§ GIVEN DATA:
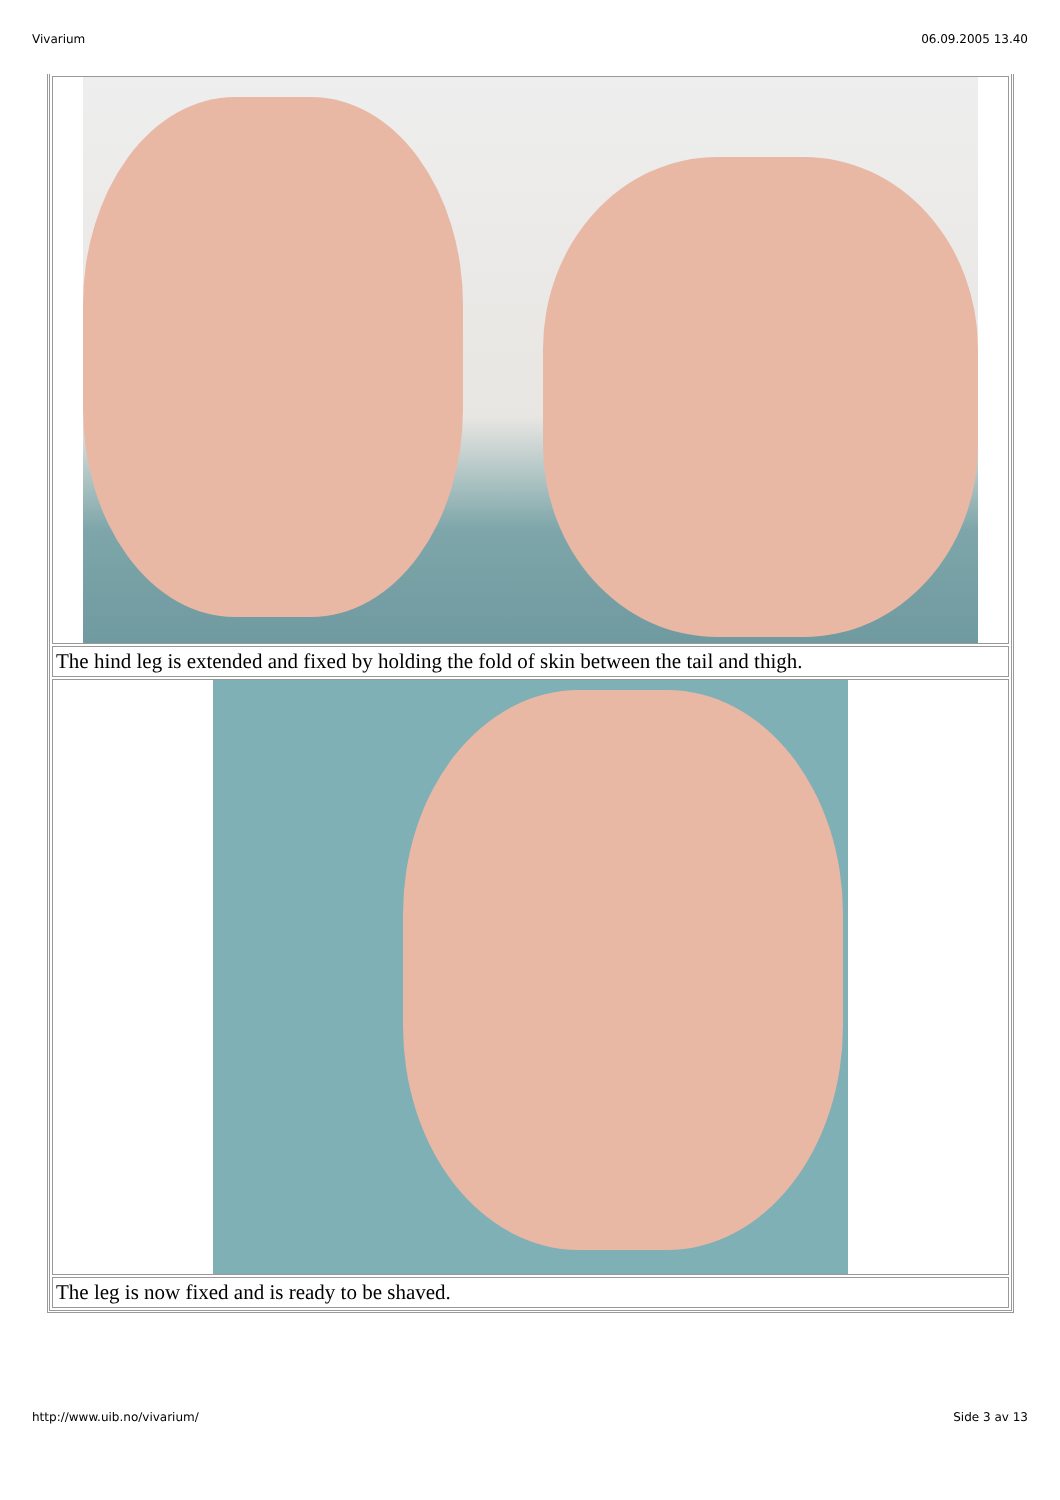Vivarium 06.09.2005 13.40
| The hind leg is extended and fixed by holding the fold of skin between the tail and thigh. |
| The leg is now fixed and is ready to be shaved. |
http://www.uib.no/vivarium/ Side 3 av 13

§ ASSIGNMENT: Print all of the data exactly, and do not carry over any pictures.

§ REPLY TO THE EXERCISE:
Vivarium 06.09.2005 13.40
| The hind leg is extended and fixed by holding the fold of skin between the tail and thigh. |
| The leg is now fixed and is ready to be shaved. |
http://www.uib.no/vivarium/ Side 3 av 13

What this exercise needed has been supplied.